His company, which works with schools all across the country, contracts with more than 180 public and private schools in Georgia. Firestorm has a contract with the Georgia Independent Schools Association, which has at least 80 member schools in the Atlanta area. At least two dozens of those Atlanta private schools are already using the Firestorm technology.
The Firestorm team of only a handful of people use geomapping as it’s main social media monitoring method. It places a geo-fence around school districts and collects words, pictures, and phrases from students and adults who post to social media in those areas. The company notifies school leaders when they see concerning posts in the area.
The school can decide if they want to share that information with police.

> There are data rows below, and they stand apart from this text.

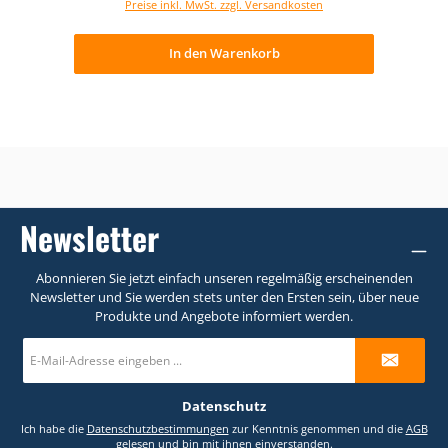
Preise inkl. MwSt. zzgl. Versandkosten
In den Warenkorb
Newsletter
Abonnieren Sie jetzt einfach unseren regelmäßig erscheinenden
Newsletter und Sie werden stets unter den Ersten sein, über neue
Produkte und Angebote informiert werden.
E-
Mail-
Adresse
*
Datenschutz
Ich habe die
Datenschutzbestimmungen
zur Kenntnis genommen und die
AGB
gelesen und bin mit ihnen einverstanden.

“Our goal is to intervene as early as possible when there is a behavior of concern,” Satterfield said. “We are not a replacement for 911 in any way.”
Emory psychology professor and former president of the American Psychological Nadine Kaslow says social media monitoring needs to be used carefully.
“There is some suggestion that it may bias children who are children of color, who may be from certain religious backgrounds,” Kaslow cautioned about the practice. “Just like certain law enforcement may have biases, or sometimes unconscious biases, built into them, there is some concern that this kind of online monitoring with social media also may.”
Kaslow says there needs to be strategies to ward off violence and keep children safe. She says there needs to be more research on how effective social media monitoring is in preventing attacks versus targeting unintended youth.
“I think it’s reasonable to have this as a piece of the puzzle, but certainly not the only part of the major part,” Kaslow said. “We need to use it in a very thoughtful way and a way that doesn’t lead to biases and doesn’t harm children unnecessarily.”
Satterfield says Firestorm does not look at student’s private accounts, only posts on public sites and public pages.
The schools notify parents and teachers that the program is in use. Firestorm cannot disclose which local schools use their software.